Otra vez, el mismo camino. Vuelvo a empezar. Los mismos pasos enrabiados por la calle. El mismo cabreo porque los auriculares tardan en conectar. Como si fuese eso. Subo el volumen hasta que dejo de oír. Ando rápido, como si fuese a llegar antes. Estoy perdido. Siempre que voy por aquí me prometo que no volveré. Otra vez, la mirada vacía. Sostengo el horizonte con los ojos porque el suelo me derrumbaría. Sólo me detengo para mirar al cielo y respirar hondo. Solo. Siempre que ocurre está de un nublado oscuro. Un tipo me mira raro y pienso que es mal día para joderme.

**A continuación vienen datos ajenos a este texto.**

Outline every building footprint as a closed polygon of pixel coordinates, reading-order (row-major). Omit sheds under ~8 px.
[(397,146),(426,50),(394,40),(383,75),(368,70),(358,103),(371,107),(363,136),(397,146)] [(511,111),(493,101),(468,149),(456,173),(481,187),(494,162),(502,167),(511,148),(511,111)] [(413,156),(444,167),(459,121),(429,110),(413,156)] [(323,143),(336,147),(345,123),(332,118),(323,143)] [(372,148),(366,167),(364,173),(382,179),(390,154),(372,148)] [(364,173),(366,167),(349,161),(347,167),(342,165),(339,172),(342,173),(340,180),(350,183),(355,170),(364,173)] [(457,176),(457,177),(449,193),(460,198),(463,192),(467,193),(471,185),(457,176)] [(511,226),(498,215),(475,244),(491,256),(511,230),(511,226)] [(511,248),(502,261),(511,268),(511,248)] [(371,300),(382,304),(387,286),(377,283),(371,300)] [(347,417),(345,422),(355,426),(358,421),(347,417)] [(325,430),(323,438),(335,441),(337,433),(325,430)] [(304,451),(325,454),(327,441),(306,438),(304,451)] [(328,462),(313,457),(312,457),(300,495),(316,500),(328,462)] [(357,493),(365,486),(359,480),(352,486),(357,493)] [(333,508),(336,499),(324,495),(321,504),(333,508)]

Me cruzo con mil personas y creo que escuchan cómo se aprietan mis dientes. Y, de nuevo, el hambre. Un hueco más grande que yo en mi estómago me devora. Vuelvo a desaparecer hacia la oscuridad, ahora.
Ha pasado un tiempo desde esas líneas y ni siquiera ahora estoy seguro de saber continuarlas. Recuerdo por dónde iba, poco más. Lo intentaré. Nunca tuve mesura y nunca la quise. Cuando me roza el deseo, me lanzo como un muñeco de pruebas de coches. Adoro el sabor del muro entre mis dientes. Será eso. Vivir en el choque, un instante de liberación y destrucción. No necesito más. Creo que no sé sentir a medias y me da pereza que me digan (sabiamente) que debería hacerlo. La tibieza y el cinturón para los muertos, prefiero el íntimo baile entre poder tener todo y desaparecer.

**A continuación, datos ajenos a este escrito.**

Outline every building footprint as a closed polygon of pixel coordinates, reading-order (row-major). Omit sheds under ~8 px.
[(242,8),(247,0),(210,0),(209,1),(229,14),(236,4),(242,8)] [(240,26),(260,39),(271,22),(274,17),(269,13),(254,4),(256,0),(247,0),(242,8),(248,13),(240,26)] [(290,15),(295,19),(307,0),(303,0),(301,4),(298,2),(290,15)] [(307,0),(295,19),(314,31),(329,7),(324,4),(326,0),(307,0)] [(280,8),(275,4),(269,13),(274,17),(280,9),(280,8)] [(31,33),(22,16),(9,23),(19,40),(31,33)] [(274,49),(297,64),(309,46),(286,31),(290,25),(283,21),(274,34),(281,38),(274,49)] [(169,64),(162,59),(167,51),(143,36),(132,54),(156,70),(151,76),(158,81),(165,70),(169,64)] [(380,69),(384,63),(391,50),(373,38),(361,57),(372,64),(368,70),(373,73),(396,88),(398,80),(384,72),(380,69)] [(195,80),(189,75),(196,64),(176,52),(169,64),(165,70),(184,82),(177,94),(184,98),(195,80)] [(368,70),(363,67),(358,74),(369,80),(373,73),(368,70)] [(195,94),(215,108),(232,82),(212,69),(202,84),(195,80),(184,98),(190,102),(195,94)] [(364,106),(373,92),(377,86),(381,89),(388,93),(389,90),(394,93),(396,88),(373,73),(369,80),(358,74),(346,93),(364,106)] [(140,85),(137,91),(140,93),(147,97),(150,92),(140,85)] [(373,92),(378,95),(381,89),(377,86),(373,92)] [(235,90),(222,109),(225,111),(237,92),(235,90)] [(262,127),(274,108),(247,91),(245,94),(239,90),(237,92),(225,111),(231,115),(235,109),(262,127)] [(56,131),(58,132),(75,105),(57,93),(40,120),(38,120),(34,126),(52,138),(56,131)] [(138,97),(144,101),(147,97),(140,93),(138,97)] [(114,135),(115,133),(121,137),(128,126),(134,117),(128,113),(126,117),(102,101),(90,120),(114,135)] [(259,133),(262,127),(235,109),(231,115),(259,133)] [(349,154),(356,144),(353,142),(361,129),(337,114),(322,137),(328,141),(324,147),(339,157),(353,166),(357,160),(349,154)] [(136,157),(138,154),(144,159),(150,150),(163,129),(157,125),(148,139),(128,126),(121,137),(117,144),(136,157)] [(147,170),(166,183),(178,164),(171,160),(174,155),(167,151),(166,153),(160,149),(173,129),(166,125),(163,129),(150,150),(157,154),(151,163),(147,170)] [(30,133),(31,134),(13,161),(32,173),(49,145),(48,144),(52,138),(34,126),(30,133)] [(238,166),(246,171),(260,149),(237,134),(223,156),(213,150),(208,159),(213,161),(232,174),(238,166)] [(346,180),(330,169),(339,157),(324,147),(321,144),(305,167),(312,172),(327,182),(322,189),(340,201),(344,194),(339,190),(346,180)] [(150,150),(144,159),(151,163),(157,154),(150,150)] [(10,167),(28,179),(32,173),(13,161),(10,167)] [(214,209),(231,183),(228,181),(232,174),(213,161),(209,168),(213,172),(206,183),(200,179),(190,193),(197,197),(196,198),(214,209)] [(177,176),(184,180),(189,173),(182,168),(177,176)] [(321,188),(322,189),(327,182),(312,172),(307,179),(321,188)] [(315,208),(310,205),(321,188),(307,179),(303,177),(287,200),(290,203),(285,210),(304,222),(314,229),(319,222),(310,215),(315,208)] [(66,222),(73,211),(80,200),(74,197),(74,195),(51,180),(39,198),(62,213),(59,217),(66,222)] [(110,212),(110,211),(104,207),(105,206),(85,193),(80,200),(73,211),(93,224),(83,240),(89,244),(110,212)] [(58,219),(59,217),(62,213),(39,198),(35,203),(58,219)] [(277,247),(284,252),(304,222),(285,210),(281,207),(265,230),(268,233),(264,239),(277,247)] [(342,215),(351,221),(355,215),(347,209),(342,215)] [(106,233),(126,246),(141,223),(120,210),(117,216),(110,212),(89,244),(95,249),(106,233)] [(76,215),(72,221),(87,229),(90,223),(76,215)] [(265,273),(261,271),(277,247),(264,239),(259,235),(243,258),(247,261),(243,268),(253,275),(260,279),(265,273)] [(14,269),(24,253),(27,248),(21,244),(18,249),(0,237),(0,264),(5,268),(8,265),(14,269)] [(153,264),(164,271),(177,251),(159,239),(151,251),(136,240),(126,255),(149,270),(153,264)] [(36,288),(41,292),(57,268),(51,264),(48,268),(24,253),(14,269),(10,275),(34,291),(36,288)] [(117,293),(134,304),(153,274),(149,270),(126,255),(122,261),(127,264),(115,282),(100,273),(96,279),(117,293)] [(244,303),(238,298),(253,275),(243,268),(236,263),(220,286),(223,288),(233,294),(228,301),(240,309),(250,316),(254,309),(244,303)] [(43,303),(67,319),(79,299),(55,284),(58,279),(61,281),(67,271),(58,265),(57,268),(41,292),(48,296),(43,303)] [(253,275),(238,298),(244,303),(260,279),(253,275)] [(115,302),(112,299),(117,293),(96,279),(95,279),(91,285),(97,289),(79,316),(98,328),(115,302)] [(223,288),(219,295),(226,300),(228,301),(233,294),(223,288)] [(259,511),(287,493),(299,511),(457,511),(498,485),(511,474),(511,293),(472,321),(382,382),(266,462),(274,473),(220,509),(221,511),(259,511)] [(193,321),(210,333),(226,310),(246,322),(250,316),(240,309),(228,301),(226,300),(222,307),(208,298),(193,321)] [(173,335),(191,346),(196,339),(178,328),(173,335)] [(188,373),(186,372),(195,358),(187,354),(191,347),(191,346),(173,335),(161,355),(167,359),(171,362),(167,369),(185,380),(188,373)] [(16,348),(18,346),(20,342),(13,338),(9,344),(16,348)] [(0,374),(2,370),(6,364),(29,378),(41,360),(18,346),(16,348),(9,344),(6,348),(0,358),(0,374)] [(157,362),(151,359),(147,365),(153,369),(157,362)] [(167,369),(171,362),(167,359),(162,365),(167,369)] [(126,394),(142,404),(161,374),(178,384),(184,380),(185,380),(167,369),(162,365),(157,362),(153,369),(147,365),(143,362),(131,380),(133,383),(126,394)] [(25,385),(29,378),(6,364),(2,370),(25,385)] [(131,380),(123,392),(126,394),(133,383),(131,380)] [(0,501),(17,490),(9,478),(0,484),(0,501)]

En este cortejo del dolor existen distancias que van más allá del espacio. Dentro de la Teoría del Desquicie1 se establece, en cada relación, una distancia total que depende del lugar, el tiempo y el lenguaje. Un espacio no-euclidiano, retorcido y habitado por dos. En él, se van creando lugares intencionales, fuera de plano, que con suerte llevarán a algún lado y reducirán esta brecha. Llevo toda una vida atrapado en estos espacios, sin poder volver atrás porque no hay un atrás. Pero lo que más me atormenta es el lenguaje.
El lenguaje es una navaja mariposa que corta la distancia o abre brechas en ella. Nos permite revelar la profundidad del alma, sus certezas más viscerales y sus dudas más asfixiantes, pero nunca plenamente. Un retrato, harto incompleto, de la propia tensión emocional. Me atormenta, me cala y me atraviesa. A veces me hago un corte y me quedo mirando. Pienso si no seré digno de blandir tal poder. Cada movimiento en falso duele, cicatriza y traba la ejecución de los siguientes trucos. Me cuesta no hablar y dejar que el tiempo corra. Entonces, tropiezan mis pensamientos al salir y todo lo que creo entender se desvanece cuando le pongo palabras.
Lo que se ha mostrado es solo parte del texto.